As for determining staff salaries: realistically, you should only pay what’s fair for your market. And if you need help determining what that is, keep an eye on the WebPT Blog. We’ll be posting an article that covers this topic in greater depth later this summer. But, something else I want to stress is the importance of keeping an open mind. If you put a strict limit on the salaries you’re willing to offer, you might miss out on talent that could elevate your entire practice. So, I recommend evaluating compensation on a case-by-case basis. Still, bear in mind that a candidate’s decision on whether or not to join your team isn’t based solely on money; your clinic’s company culture plays a major role your ability to attract top talent.
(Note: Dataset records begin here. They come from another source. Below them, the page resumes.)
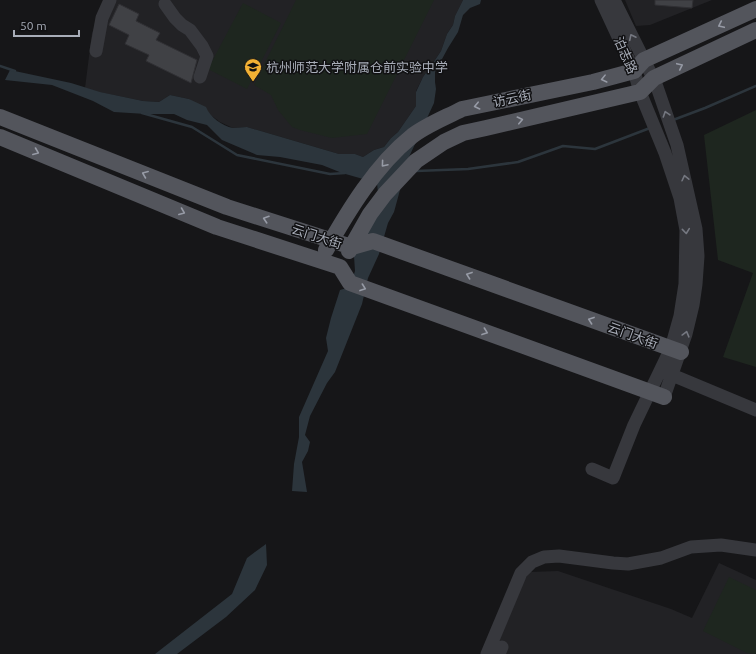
<svg xmlns="http://www.w3.org/2000/svg" width="756" height="654" font-family="Ubuntu,'Noto Sans SC',sans-serif">
	<style>
		.built { fill: #222225 }
		.green { fill: #1e261f }
		.water { fill: #2c353c }
		.lines { fill: none; stroke-linecap: round; stroke-linejoin: round }
		.stream { stroke: #2c353c; stroke-width: 2.5 }
		.building { fill: #404145; stroke: #303034 }
		.minor { stroke: #37383d; stroke-width: 13 }
		.major { stroke: #53555c; stroke-width: 16 }
		.oneway { stroke: #979ba6 }
		.oneway2 { stroke: #757881 }
		.labels { text-anchor: middle; stroke-width: 3; stroke-linejoin: round; paint-order: stroke }
		.street-label { font-size: 13px; fill: #a8adb8; stroke: #111113 }
		.poi-label { font-size: 13px; fill: #a8adb8; stroke: #111113; text-anchor: start }
	</style>
	<rect width="100%" height="100%" fill="#161618"/>
	<path class="built" d="M 105,0 L 463,0 L 455,16 L 453,25 L 447,34 L 441,51 L 431,66 L 423,77 L 416,91 L 416,106 L 398,132 L 391,138 L 384,147 L 374,150 L 363,157 L 355,154 L 339,154 L 247,127 L 233,128 L 220,122 L 189,99 L 170,95 L 159,102 L 143,101 L 99,92 L 85,88 L 92,33 Z
		M 625,0 L 712,0 L 650,25 L 636,26 Z
		M 719,563 L 756,580 L 756,654 L 493,654 L 522,583 L 530,572 L 558,571 L 671,609 L 692,618 Z"/>
	<path class="green" d="M 296,0 L 434,0 L 367,134 L 332,138 L 300,130 L 292,127 L 278,110 L 271,95 L 254,85 Z
		M 243,3 L 281,23 L 247,89 L 208,69 Z
		M 756,110 L 756,367 L 723,357 L 753,273 L 718,260 L 704,135 Z
		M 729,577 L 756,590 L 756,654 L 747,653 L 703,631 Z"/>
	<path class="water" d="M 463,0 L 481,0 L 480,4 L 470,8 L 463,15 L 458,32 L 448,48 L 435,72 L 435,82 L 436,89 L 434,103 L 409,157 L 394,212 L 388,223 L 379,254 L 368,278 L 362,304 L 335,372 L 327,383 L 310,416 L 305,435 L 310,442 L 308,451 L 302,462 L 307,492 L 292,491 L 294,464 L 299,437 L 299,417 L 328,351 L 326,338 L 331,318 L 340,290 L 350,287 L 355,271 L 354,256 L 378,193 L 377,183 L 342,173 L 322,165 L 280,157 L 257,155 L 222,140 L 207,125 L 187,120 L 174,114 L 146,114 L 114,112 L 93,101 L 52,85 L 5,80 L 10,70 L 71,83 L 100,92 L 143,101 L 159,102 L 170,95 L 189,99 L 206,107 C 210,117 222,126 233,128 C 238,128 242,127 247,127 L 339,154 L 355,154 L 363,157 L 374,150 L 384,147 L 391,138 L 398,132 L 416,106 L 416,92 L 423,77 L 431,66 L 441,51 L 447,34 L 453,25 L 455,16 Z
		M 266,544 L 267,565 L 255,590 L 226,617 L 177,654 L 155,654 L 232,594 L 247,558 Z"/>
	<g class="lines">
		<path class="stream" d="M 0,66 L 15,71
			M 142,113 L 192,127 L 237,155 L 330,174 L 345,173
			M 673,120 L 705,108 L 756,86
			M 416,171 L 468,169 L 518,162 L 563,146 L 595,149 L 650,128"/>
	</g>
	<path class="building" d="M 655,0 L 693,0 L 692,8 L 655,5 Z
		M 119,4 L 139,14 L 136,21 L 160,33 L 156,40 L 197,60 L 191,83 L 146,61 L 149,55 L 125,44 L 129,35 L 109,25 Z"/>
	<g class="lines">
		<path class="minor" d="M 614,0 L 656,84 L 677,145 L 696,229 L 698,256 L 696,284 L 693,305 L 686,334 L 664,397
			M 165,4 L 175,18 L 182,25 L 190,30 L 202,46 L 207,56 L 200,77
			M 96,51 L 102,18 L 110,0
			M 672,375 L 756,410
			M 592,469 L 613,478 L 634,425 L 671,348 L 680,316 L 685,284 L 686,230 L 680,198 L 665,153 L 640,92 L 634,71 L 601,0
			M 487,654 L 521,573 L 532,562 L 544,557 L 559,556 L 613,563 L 628,564 L 661,558 L 691,547 L 721,545 L 756,550
			M 499,654 L 502,647"/>
		<path class="major" d="M 0,117 L 227,207 L 352,247 L 373,241 L 681,352
			M 0,137 L 217,227 L 340,267 L 350,283 L 664,397
			M 326,250 C 348,211 376,165 411,137 C 424,126 447,117 462,109 L 593,82 L 634,71 L 644,60 L 756,9
			M 349,251 L 370,214 L 385,194 L 416,161 L 444,142 L 463,133 L 486,128 L 640,92 L 654,78 L 756,30"/>
	</g>
	<defs><path id="oneway-chevron" d="M-2-3.5L2.5 0L-2 3.5" fill="none" stroke-width="1.6" stroke-linecap="round" stroke-linejoin="round"/></defs>
	<g class="oneway">
		<use href="#oneway-chevron" transform="translate(721 25) rotate(155)"/>
		<use href="#oneway-chevron" transform="translate(680 66) rotate(-25)"/>
		<use href="#oneway-chevron" transform="translate(604 79) rotate(166)"/>
		<use href="#oneway-chevron" transform="translate(477 106) rotate(167)"/>
		<use href="#oneway-chevron" transform="translate(520 120) rotate(-13)"/>
		<use href="#oneway-chevron" transform="translate(36 152) rotate(22)"/>
		<use href="#oneway-chevron" transform="translate(384 164) rotate(130)"/>
		<use href="#oneway-chevron" transform="translate(145 174) rotate(-158)"/>
		<use href="#oneway-chevron" transform="translate(182 212) rotate(22)"/>
		<use href="#oneway-chevron" transform="translate(266 219) rotate(-162)"/>
		<use href="#oneway-chevron" transform="translate(469 275) rotate(-160)"/>
		<use href="#oneway-chevron" transform="translate(363 288) rotate(20)"/>
		<use href="#oneway-chevron" transform="translate(591 320) rotate(-160)"/>
		<use href="#oneway-chevron" transform="translate(485 332) rotate(20)"/>
	</g>
	<g class="oneway2">
		<use href="#oneway-chevron" transform="translate(632 37) rotate(-116)"/>
		<use href="#oneway-chevron" transform="translate(666 114) rotate(-108)"/>
		<use href="#oneway-chevron" transform="translate(685 178) rotate(-103)"/>
		<use href="#oneway-chevron" transform="translate(686 231) rotate(84)"/>
		<use href="#oneway-chevron" transform="translate(686 334) rotate(-75)"/>
	</g>
	<defs>
		<g id="school-pin" transform="scale(0.9)"><path d="M0 17L-7.5 6A9.5 9.5 0 1 1 7.5 6Z" fill="#f2b134" stroke="#111113"/><path d="M0-5L7-2L0 1L-7-2ZM-4 1L0 2.5L4 1V4Q0 6-4 4Z" fill="#111"/></g>
	</defs>
	<g fill-rule="evenodd">
		<use href="#school-pin" x="253" y="67"/>
	</g>
	<g class="labels">
		<g class="street-label">
			<text transform="translate(626 55) rotate(66)" y="5">泊志路</text>
			<text transform="translate(512 98) rotate(-12)" y="5">访云街</text>
			<text transform="translate(317 236) rotate(18)" y="5">云门大街</text>
			<text transform="translate(633 335) rotate(20)" y="5">云门大街</text>
		</g>
		<g class="poi-label">
			<text x="266" y="72">杭州师范大学附属仓前实验中学</text>
		</g>
	</g>
	<path d="M14 30v6h65v-6" fill="none" stroke="#a8adb8" stroke-width="2"/>
	<text x="20" y="30" font-size="12" fill="#a8adb8" stroke="#111113" stroke-width="3" paint-order="stroke">50 m</text>
</svg>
How Improving Efficiency Isn’t a Loss

If you want to improve operational efficiency in your practice, there are many opportunities for you to do so. First, you should constantly review all of your systems, partners, and processes and identify any consistent pain points. For my clinics, the most glaring inefficiency was in documentation—especially the dictation component. In yours, it might be billing. If that’s the case, don’t be afraid to switch systems. You might find that a billing service or a new billing software is just what you need to remove those efficiency roadblocks. And if you’re nervous that switching to more efficient systems will affect your staff—don’t be. You can use this change to hone in on what your staff is truly good at, remove unnecessary processes, and build up each team member’s strengths. The key is to include them in the decision-making process. That way they feel accountable for the changes occurring.
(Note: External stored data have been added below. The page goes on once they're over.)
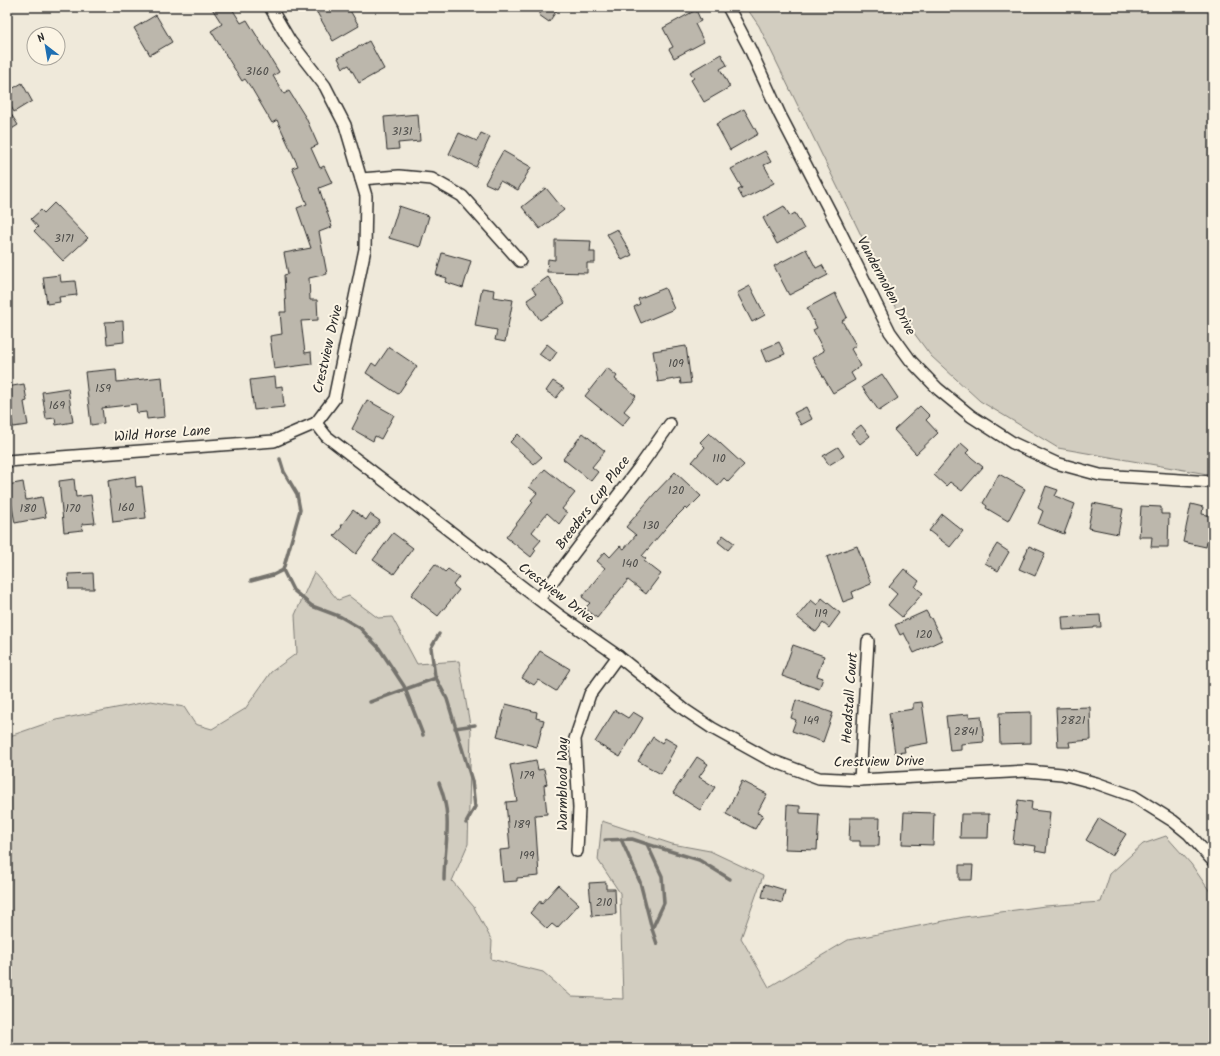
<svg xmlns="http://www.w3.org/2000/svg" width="1220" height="1056" viewBox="0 0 1220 1056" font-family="Kalam,sans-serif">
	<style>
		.green { fill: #d2cdc0; stroke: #7e7c76 }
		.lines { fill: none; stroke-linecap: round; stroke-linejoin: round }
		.stream { stroke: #75736d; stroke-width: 3.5 }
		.building { fill: #bcb7ac; stroke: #2b2b2b }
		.minor-casing { stroke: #2b2b2b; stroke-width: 14 }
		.minor { stroke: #fcf5e5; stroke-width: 11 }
		.labels { text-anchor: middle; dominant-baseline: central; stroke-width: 4; stroke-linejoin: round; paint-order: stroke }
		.number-label { font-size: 12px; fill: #4f4e4b }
		.street-label { font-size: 14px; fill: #2b2b2b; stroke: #fcf5e5 }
	</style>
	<rect width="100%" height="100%" fill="#efe9da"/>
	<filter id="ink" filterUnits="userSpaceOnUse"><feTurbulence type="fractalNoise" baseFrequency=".025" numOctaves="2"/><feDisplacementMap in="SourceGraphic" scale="8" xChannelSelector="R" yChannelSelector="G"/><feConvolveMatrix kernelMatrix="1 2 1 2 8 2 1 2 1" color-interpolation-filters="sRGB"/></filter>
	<g filter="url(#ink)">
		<g class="green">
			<polygon points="746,7 1213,7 1213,475 1058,448 980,401 931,356 899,313 759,26"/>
			<polygon points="314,572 338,600 349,596 378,618 392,617 417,664 459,661 471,731 468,844 452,881 474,907 492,941 491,959 543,972 572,997 623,999 620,893 598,860 602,821 672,844 710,851 763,876 741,938 769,987 848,940 964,917 1045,906 1101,902 1110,874 1143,844 1166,836 1191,864 1213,896 1213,1049 7,1049 7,737 56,720 151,701 184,707 195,724 212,729 245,709 271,672 297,653 295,615"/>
		</g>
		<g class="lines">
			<g class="stream">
				<polyline points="280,459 284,472 297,494 300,510 283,570 293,590 312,606 341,617 360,628 379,648 404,686 423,735"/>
				<polyline points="251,581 273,575 283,570"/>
				<polyline points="439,634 431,648 435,676 447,699 472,781 475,807 466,823"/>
				<polyline points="370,702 436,678"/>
				<polyline points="455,728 475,725"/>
				<path d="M439,783C454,820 444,844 444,880"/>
				<polyline points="621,839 640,882 652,929"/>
				<polyline points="605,840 632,839 647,844 662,876 664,903 652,929 657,944"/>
				<polyline points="647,844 699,860 730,879"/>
			</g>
		</g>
		<g class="building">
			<polygon points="211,7 231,7 241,23 247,20 279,72 273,76 284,94 289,91 306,118 318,145 311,148 320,168 324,166 332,183 319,188 332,227 319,232 327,274 309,278 310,300 317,300 318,320 301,321 305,353 311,352 312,364 274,369 270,336 282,334 280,312 286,312 284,275 288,274 284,253 311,248 297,208 307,204 292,168 298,166 277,120 272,123 252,89 245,79 242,81 211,31 222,24"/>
			<polygon points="314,7 348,7 359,26 333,41"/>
			<polygon points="544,7 559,7 549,22 539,15"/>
			<polygon points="696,10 701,21 695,24 704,42 674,58 669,49 673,47 663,28"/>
			<polygon points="156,15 172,42 150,55 134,28"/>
			<polygon points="369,41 384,69 359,83 349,65 343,68 338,58"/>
			<polygon points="721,54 727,65 720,69 730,87 704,102 691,80 694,78 690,72"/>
			<polygon points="22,83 32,101 14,112 7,99 7,92"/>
			<polygon points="7,108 18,125 7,132"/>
			<polygon points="744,109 758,134 730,150 716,124"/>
			<polygon points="418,114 420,141 398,143 399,149 387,150 384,117"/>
			<polygon points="459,133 477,141 481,133 490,137 476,167 449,154"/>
			<polygon points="503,151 531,167 518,190 500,181 496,188 485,183"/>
			<polygon points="765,151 771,162 764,165 774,183 743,199 738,190 742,188 731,169"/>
			<polygon points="546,188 564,210 540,229 522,207"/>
			<polygon points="54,203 88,238 63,261 34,231 38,227 31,219 41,210 44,213"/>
			<polygon points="399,206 429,216 420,247 389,238"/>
			<polygon points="784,206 790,216 795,213 804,229 777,244 763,218"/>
			<polygon points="617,229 632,255 622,260 607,234"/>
			<polygon points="555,240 591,241 590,252 595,252 595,263 587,263 587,273 547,272 548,259 555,260"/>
			<polygon points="806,249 816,268 822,265 828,275 789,295 774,266"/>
			<polygon points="442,253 471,261 463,288 445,282 447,278 436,275"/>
			<polygon points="60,275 61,282 75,281 77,295 59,297 60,302 47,304 43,277"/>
			<polygon points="548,277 565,303 540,320 527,300 536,294 532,288"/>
			<polygon points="750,286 765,315 752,322 737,293"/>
			<polygon points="482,288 494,290 493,297 513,300 505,342 495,340 497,330 475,326"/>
			<polygon points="665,288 674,309 641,323 634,307 640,304 638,299"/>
			<polygon points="835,293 847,317 842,321 856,345 851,349 861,366 851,373 855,380 833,393 812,358 824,351 813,330 817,328 807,308"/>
			<polygon points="123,321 124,342 107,344 105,322"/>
			<polygon points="779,342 785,354 766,362 761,350"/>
			<polygon points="547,344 557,352 550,362 539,354"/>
			<polygon points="686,346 691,383 681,384 680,378 658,382 653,351"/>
			<polygon points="389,347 417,366 398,394 366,373 372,363 376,366"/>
			<polygon points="607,368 617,376 615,379 636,396 624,411 630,416 622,426 585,396"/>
			<polygon points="116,369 117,382 162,377 165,417 147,419 146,412 137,413 136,404 102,408 104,423 91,425 85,372"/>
			<polygon points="882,374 898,398 879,411 862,387"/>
			<polygon points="275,377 276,387 282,386 284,407 254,410 250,380"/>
			<polygon points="553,381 564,388 556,398 546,391"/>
			<polygon points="24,384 27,401 24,402 28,425 13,427 12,420 7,421 7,387"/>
			<polygon points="68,388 73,422 56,425 55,418 46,419 42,392"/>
			<polygon points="367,400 394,415 381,439 375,436 373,441 352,429"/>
			<polygon points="920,406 930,416 926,420 938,433 916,454 894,430"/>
			<polygon points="806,407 812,419 801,425 794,413"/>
			<polygon points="861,425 870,436 860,444 851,433"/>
			<polygon points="583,433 605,451 592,467 598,472 591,481 563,459"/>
			<polygon points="709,433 744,465 728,482 724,478 718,485 692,462 705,447 700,442"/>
			<polygon points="518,434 542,457 534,464 510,442"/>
			<polygon points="961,443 969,450 966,453 983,467 962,491 950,482 946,486 934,475"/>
			<polygon points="838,447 844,456 829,465 823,456"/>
			<polygon points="545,469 575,493 562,509 567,513 559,524 547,513 532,532 541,540 534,548 536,550 531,557 506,537 533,502 531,500 537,493 529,487"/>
			<polygon points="675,472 701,496 687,510 685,508 670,523 642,556 646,559 644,561 661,574 646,594 628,580 597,618 585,608 590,603 582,597 605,568 597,561 605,552 610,557 620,546 624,549 636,535 626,527 654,494"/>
			<polygon points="999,474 1025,489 1008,521 986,508 987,506 983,503"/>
			<polygon points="135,476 136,487 142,486 146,518 113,522 108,481"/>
			<polygon points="74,479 76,497 91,495 95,523 82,524 83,530 64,532 59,481"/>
			<polygon points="23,482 26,500 42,497 46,517 15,523 8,485"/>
			<polygon points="1046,486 1058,490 1055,496 1075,504 1064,534 1038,524 1043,511 1038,508"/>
			<polygon points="1093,503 1123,509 1118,534 1088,528"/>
			<polygon points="1191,504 1203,507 1202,514 1213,516 1213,544 1207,542 1206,547 1183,542"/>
			<polygon points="1141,506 1161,507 1161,514 1169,514 1168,547 1151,547 1152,537 1139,537"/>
			<polygon points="353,510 366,520 370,514 380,521 356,554 334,536 342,527 341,526"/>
			<polygon points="942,514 963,531 950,547 929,531"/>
			<polygon points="393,533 413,548 394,574 373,560"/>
			<polygon points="723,535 734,543 728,550 718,542"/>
			<polygon points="997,544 1009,552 998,571 985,563"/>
			<polygon points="857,546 871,584 852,592 854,598 843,602 827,557"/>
			<polygon points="1029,546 1045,553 1035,576 1019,569"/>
			<polygon points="435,564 445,572 448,569 459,577 453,585 459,590 438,616 411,595"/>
			<polygon points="904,569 919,581 915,587 923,593 902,617 888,605 897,594 889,587"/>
			<polygon points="93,573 94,589 69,589 68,574"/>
			<polygon points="822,598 840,613 829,628 823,623 816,632 797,617 811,600 817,605"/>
			<polygon points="926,611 930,618 931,618 942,640 914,653 904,633 900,635 895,625"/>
			<polygon points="1100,615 1101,627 1094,627 1094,628 1063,630 1062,617"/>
			<polygon points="793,645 824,656 817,676 823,678 819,689 782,676"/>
			<polygon points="540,651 570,669 556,691 538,680 534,685 522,678"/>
			<polygon points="796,700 833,713 823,742 792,731 796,720 791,718"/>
			<polygon points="922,702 928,743 904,747 905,752 895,753 889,713 913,709 913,703"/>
			<polygon points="506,704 537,712 536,718 544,720 537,747 497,736"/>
			<polygon points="1090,707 1091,740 1069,742 1070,747 1058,747 1056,708"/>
			<polygon points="615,710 628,718 633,712 643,718 620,757 595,742"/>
			<polygon points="1031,712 1031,743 1000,744 999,713"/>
			<polygon points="969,714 969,717 981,716 984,742 961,744 961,750 950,751 946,716"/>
			<polygon points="653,737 662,743 665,738 677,745 661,774 638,761"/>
			<polygon points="697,757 708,764 699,777 715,787 700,810 673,793"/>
			<polygon points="536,760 538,770 544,769 547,784 544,785 547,814 535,815 539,876 517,878 517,881 503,882 500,850 510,849 506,802 517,801 510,765"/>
			<polygon points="742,781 767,794 757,813 763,815 755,829 726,814"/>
			<polygon points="1018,800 1032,802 1031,810 1050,812 1046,853 1035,851 1036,846 1013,843"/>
			<polygon points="787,805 800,806 800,813 819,814 817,850 785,849"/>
			<polygon points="904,812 934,813 933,845 902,844"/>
			<polygon points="961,814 989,814 988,838 960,838"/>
			<polygon points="850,818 880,818 879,846 860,846 860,841 849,841"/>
			<polygon points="1099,818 1126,834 1112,856 1086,840"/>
			<polygon points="959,865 973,865 972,880 959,880"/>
			<polygon points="606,882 606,889 615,889 616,914 592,916 589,883"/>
			<polygon points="765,884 785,890 782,903 762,897"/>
			<polygon points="558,885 579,904 557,928 552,924 547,929 530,913 541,900 541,904"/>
		</g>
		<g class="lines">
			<g class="minor-casing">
				<g id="minor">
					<polyline points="270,7 290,41 325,86 345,125 366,196 365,249 334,399 316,423 326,436 559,615 618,656 685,710 712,728 768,759 819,778 860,780 1027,771 1062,774 1096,783 1133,796 1173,821 1189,834 1213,861"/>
					<polyline points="728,7 750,49 780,115 836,223 890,332 911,361 938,389 971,416 1013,443 1056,463 1100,475 1213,482"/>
					<polyline points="361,179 399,176 432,179 462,196 520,261"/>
					<polyline points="7,461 274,441 316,423"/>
					<polyline points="539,599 641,465 670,424"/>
					<polyline points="860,780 868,641"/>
					<polyline points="577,851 579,808 575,739 590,694 618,656"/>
				</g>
			</g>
			<use href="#minor" class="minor"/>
		</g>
	</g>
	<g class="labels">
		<g class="number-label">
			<text x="257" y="71">3160</text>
			<text x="402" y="131">3131</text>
			<text x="64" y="238">3171</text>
			<text x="676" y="363">109</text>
			<text x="103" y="388">159</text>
			<text x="57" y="405">169</text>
			<text x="719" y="458">110</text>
			<text x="676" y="490">120</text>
			<text x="126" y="507">160</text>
			<text x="28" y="508">180</text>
			<text x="73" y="508">170</text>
			<text x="651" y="525">130</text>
			<text x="630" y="563">140</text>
			<text x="821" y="613">119</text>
			<text x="924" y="634">120</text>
			<text x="811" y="720">149</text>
			<text x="1073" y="720">2821</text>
			<text x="966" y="731">2841</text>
			<text x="527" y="775">179</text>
			<text x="522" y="824">189</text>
			<text x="527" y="855">199</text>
			<text x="604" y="902">210</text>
		</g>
		<g class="street-label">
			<text transform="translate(886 286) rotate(62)">Vandermolen Drive</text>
			<text transform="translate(328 349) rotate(-77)">Crestview Drive</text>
			<text transform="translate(162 434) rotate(-4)">Wild Horse Lane</text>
			<text transform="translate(593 503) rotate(-53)">Breeders Cup Place</text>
			<text transform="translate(556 593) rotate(37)">Crestview Drive</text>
			<text transform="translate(850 698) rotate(-86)">Headstall Court</text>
			<text transform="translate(879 762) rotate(-1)">Crestview Drive</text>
			<text transform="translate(563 784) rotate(-90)">Warmblood Way</text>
		</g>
	</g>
	<rect width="1220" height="1056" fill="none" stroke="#fcf5e5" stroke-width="24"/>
	<rect x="12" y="12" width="1196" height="1032" fill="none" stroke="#2b2b2b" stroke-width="1.5" filter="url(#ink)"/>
	<g transform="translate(46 46) rotate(329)"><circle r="19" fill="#fcf5e5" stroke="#a8a49b"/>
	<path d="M0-3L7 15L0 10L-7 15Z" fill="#1f6fb2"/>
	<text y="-6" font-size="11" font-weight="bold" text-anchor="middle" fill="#2b2b2b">N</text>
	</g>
</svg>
I truly believe that if we stop focusing on indicators of financial success and start focusing on ways to expand the value of our services, we’ll see our bottom lines grow—without having to trim expenses. Yes, making changes is difficult, but you can’t let your fear hold you back from transforming your practice for the better. After all, it’s up to you to take care of what matters most: your business, yourself, and your patients.